Mr Trump has spent much of the year downplaying the threat of the virus, rarely wearing a protective mask and urging states and cities to "reopen" and reduce or eliminate shutdown rules.
Both Democratic presidential nominee Joe Biden and his running mate Kamala Harris have tested negative, their campaign said.
Underlining his sudden advantage in the bitter presidential race, Mr Biden, 77, later travelled to Michigan, going ahead with a previously scheduled campaign stop.
Mr Biden said he was praying for Mr Trump and his family, with his campaign announcing it would pull negative ads attacking the president off the air.
However, Mr Biden also implicitly criticised the president, who has mocked him for routinely wearing a face mask.
"Be patriotic," Mr Biden said. "It's not about being a tough guy. It's about doing your job."
Vice President Mike Pence tested negative for the virus on Friday morning and "remains in good health," his spokesman said.
Mr Pence took over the president's planned calls with governments, with organisers confirmed his 7 October debate with Ms Harris will go ahead as planned.
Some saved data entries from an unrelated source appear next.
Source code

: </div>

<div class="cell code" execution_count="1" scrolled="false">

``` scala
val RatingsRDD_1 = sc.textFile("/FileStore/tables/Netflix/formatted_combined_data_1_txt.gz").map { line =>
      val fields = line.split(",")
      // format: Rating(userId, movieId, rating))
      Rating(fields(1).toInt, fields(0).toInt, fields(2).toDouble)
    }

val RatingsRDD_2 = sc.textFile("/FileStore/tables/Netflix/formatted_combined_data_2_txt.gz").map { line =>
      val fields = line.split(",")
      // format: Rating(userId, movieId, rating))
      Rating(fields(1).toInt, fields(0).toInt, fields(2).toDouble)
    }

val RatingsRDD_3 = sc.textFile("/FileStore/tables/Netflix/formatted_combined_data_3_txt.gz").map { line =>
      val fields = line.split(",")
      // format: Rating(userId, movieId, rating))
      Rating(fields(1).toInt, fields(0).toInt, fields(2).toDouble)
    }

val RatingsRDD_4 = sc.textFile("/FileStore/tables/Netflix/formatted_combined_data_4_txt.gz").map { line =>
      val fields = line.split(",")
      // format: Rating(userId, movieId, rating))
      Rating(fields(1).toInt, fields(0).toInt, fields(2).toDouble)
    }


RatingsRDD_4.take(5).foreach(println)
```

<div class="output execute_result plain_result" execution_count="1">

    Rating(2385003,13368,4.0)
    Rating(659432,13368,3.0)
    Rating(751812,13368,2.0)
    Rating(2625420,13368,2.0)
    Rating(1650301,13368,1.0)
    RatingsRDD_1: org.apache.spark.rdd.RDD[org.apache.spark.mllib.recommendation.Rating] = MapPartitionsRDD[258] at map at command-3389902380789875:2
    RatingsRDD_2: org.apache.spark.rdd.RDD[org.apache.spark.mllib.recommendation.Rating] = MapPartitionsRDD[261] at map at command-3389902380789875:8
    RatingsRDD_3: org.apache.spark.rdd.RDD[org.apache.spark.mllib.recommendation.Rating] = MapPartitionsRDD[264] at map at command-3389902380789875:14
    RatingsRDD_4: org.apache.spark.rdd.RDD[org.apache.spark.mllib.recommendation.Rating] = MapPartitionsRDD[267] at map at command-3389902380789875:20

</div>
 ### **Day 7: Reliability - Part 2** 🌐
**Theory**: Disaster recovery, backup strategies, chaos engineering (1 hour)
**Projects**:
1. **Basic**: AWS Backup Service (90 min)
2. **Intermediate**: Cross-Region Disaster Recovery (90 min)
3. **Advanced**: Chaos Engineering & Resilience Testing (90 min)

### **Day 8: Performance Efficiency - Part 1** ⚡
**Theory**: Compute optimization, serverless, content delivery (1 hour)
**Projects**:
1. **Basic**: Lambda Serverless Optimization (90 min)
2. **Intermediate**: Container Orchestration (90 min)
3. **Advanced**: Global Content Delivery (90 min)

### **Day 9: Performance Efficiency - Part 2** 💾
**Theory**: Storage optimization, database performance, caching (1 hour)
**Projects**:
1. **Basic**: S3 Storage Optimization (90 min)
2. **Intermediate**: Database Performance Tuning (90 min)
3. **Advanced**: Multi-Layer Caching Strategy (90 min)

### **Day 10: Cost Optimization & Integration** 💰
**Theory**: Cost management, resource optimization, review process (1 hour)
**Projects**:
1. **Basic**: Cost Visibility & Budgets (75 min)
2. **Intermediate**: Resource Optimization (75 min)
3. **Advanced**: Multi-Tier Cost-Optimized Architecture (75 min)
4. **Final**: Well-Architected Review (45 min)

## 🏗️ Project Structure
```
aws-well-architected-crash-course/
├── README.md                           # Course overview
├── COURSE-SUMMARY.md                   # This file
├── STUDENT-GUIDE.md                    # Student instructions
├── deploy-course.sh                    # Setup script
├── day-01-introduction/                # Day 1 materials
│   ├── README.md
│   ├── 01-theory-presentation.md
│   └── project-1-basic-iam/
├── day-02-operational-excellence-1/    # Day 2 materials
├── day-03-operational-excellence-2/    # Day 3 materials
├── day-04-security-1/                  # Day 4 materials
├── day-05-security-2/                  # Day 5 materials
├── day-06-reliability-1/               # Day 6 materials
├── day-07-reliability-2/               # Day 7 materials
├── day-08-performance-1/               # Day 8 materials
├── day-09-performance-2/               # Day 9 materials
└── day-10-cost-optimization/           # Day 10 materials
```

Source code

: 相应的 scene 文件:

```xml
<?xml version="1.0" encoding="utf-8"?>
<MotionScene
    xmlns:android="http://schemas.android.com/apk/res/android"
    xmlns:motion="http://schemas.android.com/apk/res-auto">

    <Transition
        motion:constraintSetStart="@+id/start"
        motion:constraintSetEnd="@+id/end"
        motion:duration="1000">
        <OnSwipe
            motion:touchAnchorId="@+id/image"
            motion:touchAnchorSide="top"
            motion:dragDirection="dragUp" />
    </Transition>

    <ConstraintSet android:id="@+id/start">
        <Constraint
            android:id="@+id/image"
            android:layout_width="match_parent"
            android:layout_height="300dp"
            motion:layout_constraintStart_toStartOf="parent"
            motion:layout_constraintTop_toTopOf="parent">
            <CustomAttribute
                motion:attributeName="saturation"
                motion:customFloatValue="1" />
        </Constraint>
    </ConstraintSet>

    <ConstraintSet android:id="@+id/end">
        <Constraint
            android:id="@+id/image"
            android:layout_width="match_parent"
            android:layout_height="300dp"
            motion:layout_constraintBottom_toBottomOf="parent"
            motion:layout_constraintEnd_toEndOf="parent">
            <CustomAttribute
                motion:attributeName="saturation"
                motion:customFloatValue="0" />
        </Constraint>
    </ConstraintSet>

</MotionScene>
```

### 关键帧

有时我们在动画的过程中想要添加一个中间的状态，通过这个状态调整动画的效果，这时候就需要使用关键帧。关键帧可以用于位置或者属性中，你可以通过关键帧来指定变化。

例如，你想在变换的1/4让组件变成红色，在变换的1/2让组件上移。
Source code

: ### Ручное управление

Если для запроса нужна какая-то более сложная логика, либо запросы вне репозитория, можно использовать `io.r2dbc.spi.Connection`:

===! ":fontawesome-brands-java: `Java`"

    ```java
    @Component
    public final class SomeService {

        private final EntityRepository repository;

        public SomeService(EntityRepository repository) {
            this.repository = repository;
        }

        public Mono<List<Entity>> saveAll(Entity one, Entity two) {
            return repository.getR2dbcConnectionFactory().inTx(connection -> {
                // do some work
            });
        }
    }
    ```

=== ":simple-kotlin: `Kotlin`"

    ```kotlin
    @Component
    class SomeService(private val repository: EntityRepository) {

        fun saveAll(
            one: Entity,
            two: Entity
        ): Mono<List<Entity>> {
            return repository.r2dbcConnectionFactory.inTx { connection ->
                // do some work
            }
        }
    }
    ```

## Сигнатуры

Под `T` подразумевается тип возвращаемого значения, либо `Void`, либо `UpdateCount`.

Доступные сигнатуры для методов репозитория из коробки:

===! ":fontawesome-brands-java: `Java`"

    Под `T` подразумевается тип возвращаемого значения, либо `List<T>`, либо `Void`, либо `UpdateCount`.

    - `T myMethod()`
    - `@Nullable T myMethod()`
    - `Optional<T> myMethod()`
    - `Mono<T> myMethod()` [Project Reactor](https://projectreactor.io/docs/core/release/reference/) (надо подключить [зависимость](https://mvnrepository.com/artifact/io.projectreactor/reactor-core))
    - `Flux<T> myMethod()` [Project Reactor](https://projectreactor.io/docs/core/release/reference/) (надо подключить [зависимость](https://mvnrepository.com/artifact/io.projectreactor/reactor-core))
Mr Trump's former adviser Kellyanne Conway has returned a COVID-positive test, along with his campaign manager Bill Stepien, according to a senior campaign official and reported by Reuters.
Ms Conway tweeted on Friday that she has a "light cough" and was "feeling fine."
"I have begun a quarantine process in consultation with physicians," she added.
Ms Conway attended the Rose Garden announcement on Saturday where Mr Trump announced his nomination of Judge Amy Coney Barrett to the Supreme Court.
At least three others who attended the event - Republican senators Mike Lee and Thom Tillis and University of Notre Dame President John Jenkins - have since said they also tested positive for the virus.
Judge Barrett has tested negative, the White House said.
Mr Trump's diagnosis is sure to have a destabilising effect in Washington DC and across the world, raising questions about how far the virus has spread through the US government.
Hours before Mr Trump announced he had contracted the virus, the White House said a top aide who had travelled with him during the week had tested positive.
While House chief of staff Mark Meadows on Friday tried to assure the public that Mr Trump was conducting business as usual, even as he confirmed that the White House knew Hope Hicks, the aide, had tested positive before Mr Trump attended Thursday's fundraiser in New Jersey.
"I can tell you in terms of Hope Hicks, we discovered that right as Marine One was taking off yesterday," said Mr Meadows.
Several staffers were pulled from the trip, but Mr Trump did not cancel and there was no direct evidence that her illness was connected to his.
While many White House and senior administration officials were undergoing tests on Friday, the full scale of the outbreak around the president may not be known for some time as it can take days for an infection to be detectable by a test.
Officials with the White House Medical Unit were tracing the president's contacts.
Mr Trump is the latest world leader to contract the virus.
British Prime Minister Boris Johnson was rushed into intensive care after falling gravely ill in March. Brazilian President Jair Bolsonaro called the virus a “little flu” after being infected in July. Both men have recovered.